(Teks bacaan):
*****
Bahkan salah satu produsen paling sukses di wilayah tersebut, pembuat elektronik Alco, terpaksa menutup bisnis dan pabriknya setelah 36 tahun beroperasi.
Perusahaan yang berkantor pusat di Hong Kong ini mempekerjakan puluhan ribu orang pada puncaknya, namun kampusnya kini kosong.
Sebelum ditutup, perusahaan tersebut mengatakan bahwa pandemi ini telah berdampak buruk pada bisnisnya yang berorientasi ekspor, menyebabkan kerugian serius dan membuat operasinya tidak berkelanjutan.
Di pintu masuk pabrik tempat para pekerja memproduksi barang-barang elektronik untuk diekspor ke seluruh dunia beberapa minggu lalu, sebuah catatan yang ditempel di dinding menyoroti ketidakpastian nasib para staf pabrik tersebut.
Pesan tersebut – semacam permohonan kepada pemerintah daerah, salah satu debitur utamanya – meminta agar puluhan pekerja yang tidak bisa mendapatkan pekerjaan baru diizinkan untuk tinggal di asrama staf.
“Lihat betapa besar dan indahnya pabrik ini,” kata seorang satpam yang enggan disebutkan namanya. “Bahkan ada jalan layang sendiri yang menghubungkan pabrik, restoran, asrama, dan stadion di kedua sisi jalan.”
Apakah pabrik tersebut akan mendapatkan penghuni baru masih belum jelas, namun bagi perusahaan mana pun yang mempertimbangkannya, prospek bisnis yang menakutkan menantinya.
Momentum ekspor Tiongkok, yang merupakan penggerak utama perekonomian selama dua tahun terakhir, sedang goyah.
Pertumbuhan ekspor dalam dolar turun lebih dari setengahnya menjadi 7,1 persen tahun ke tahun di bulan Agustus, yang biasanya merupakan bulan sibuk karena permintaan Natal. Ekspor Tiongkok ke Amerika Serikat turun untuk bulan pertama dalam lebih dari dua tahun.
Produsen mengurangi jumlah pekerjanya selama lima bulan berturut-turut untuk mengurangi biaya pada bulan Agustus, menambah kekhawatiran terhadap lemahnya pasar tenaga kerja, yang sangat membebani konsumsi. Mereka juga mengurangi pembelian bahan karena berkurangnya pesanan baru.
*****
(Tugas Anda):
**A.** Tuliskan bagian teks bacaan dari "Perusahaan yang berkantor" sampai "di asrama staf." tanpa mengubah apa pun.
**B.** Menurut teks bacaan, setelah berapa tahun beroperasi Alco menutup bisnis dan pabriknya?
Baris-baris data tidak berperan dalam hal ini.

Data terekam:
*****
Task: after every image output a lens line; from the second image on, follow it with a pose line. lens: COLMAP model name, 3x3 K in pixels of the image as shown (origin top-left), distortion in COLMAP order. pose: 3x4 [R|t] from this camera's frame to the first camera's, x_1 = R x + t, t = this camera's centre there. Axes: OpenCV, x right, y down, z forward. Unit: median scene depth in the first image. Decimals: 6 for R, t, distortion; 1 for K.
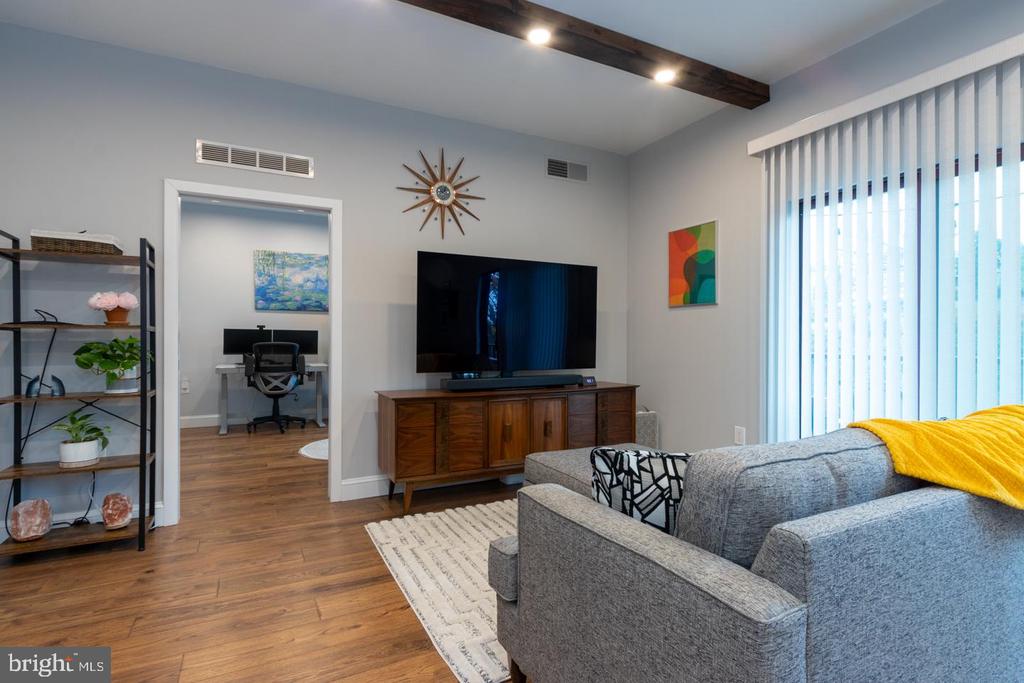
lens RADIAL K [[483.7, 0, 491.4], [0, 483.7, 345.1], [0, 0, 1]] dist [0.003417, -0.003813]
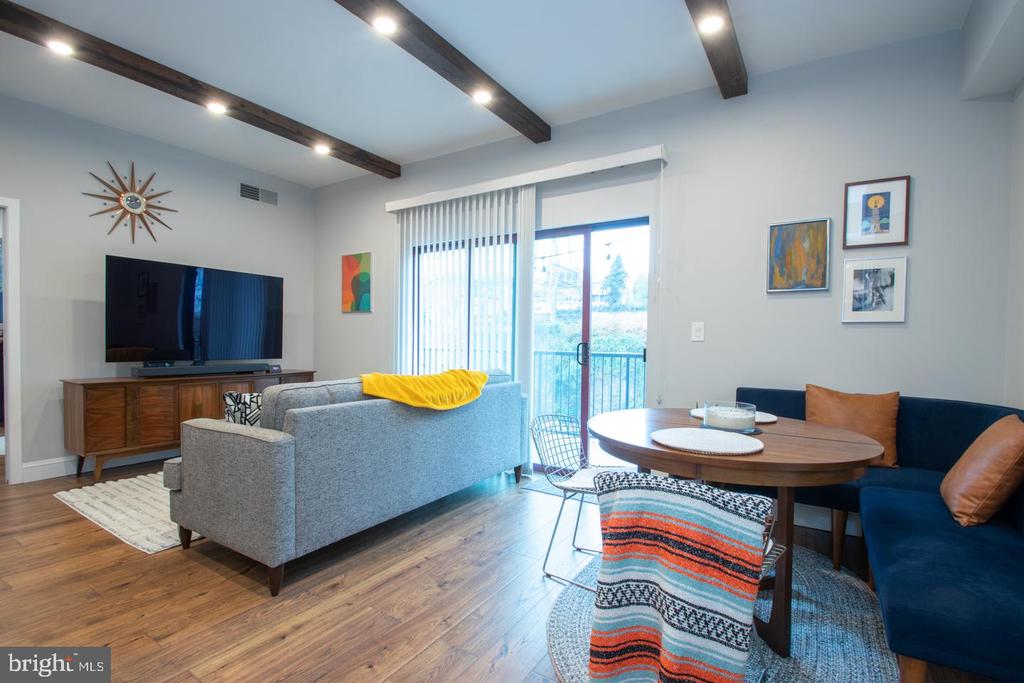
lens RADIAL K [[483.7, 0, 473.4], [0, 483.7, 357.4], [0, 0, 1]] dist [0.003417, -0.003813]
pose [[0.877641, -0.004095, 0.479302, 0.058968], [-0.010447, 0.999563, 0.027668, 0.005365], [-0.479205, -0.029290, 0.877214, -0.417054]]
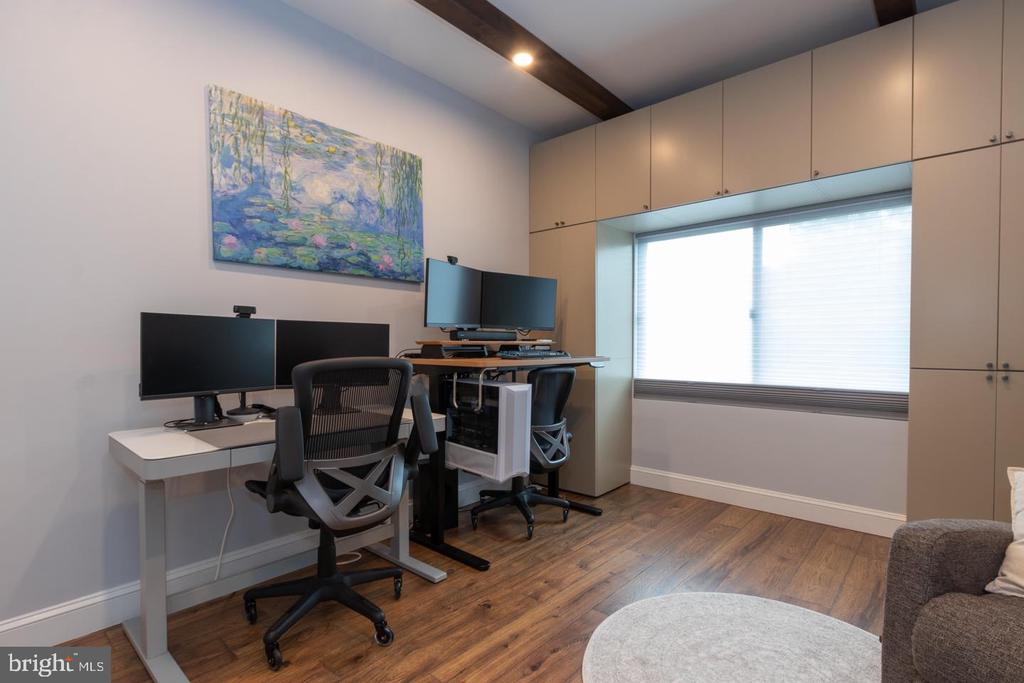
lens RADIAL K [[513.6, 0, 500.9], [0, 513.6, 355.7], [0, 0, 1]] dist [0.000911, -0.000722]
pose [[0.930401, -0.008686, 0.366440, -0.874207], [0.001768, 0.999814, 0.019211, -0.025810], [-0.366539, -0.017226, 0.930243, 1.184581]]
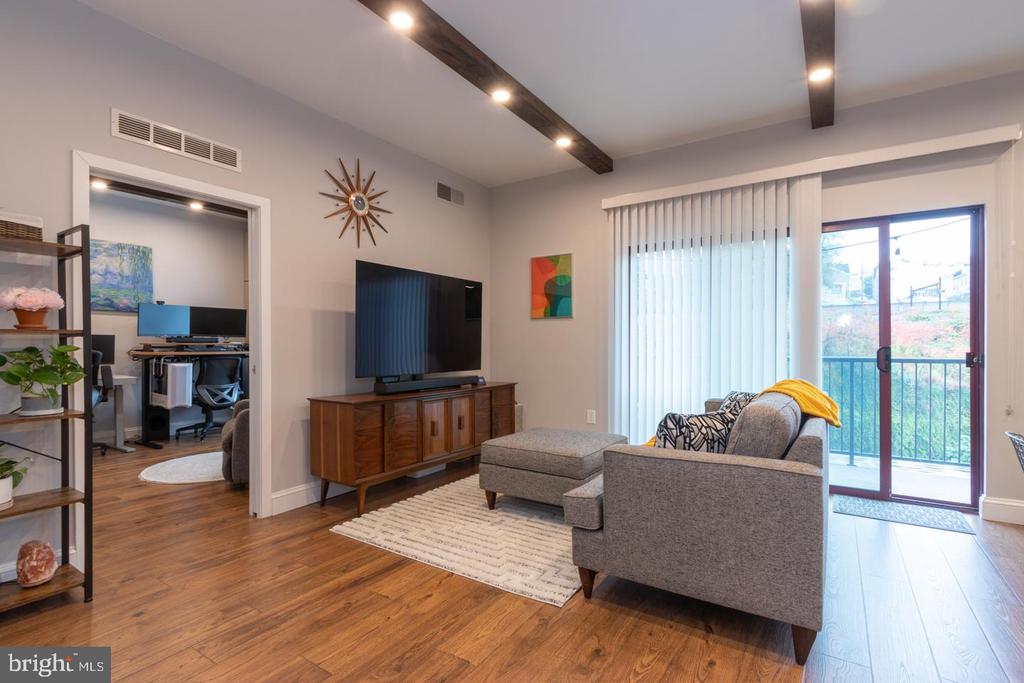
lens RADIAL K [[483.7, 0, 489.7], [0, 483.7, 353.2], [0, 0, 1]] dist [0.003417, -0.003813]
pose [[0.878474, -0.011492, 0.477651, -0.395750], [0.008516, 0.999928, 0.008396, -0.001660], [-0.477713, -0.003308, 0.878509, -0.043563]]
*****
(Jawaban):
**A.**
Perusahaan yang berkantor pusat di Hong Kong ini mempekerjakan puluhan ribu orang pada puncaknya, namun kampusnya kini kosong.
Sebelum ditutup, perusahaan tersebut mengatakan bahwa pandemi ini telah berdampak buruk pada bisnisnya yang berorientasi ekspor, menyebabkan kerugian serius dan membuat operasinya tidak berkelanjutan.
Di pintu masuk pabrik tempat para pekerja memproduksi barang-barang elektronik untuk diekspor ke seluruh dunia beberapa minggu lalu, sebuah catatan yang ditempel di dinding menyoroti ketidakpastian nasib para staf pabrik tersebut.
Pesan tersebut – semacam permohonan kepada pemerintah daerah, salah satu debitur utamanya – meminta agar puluhan pekerja yang tidak bisa mendapatkan pekerjaan baru diizinkan untuk tinggal di asrama staf.

**B.** Setelah 36 tahun beroperasi.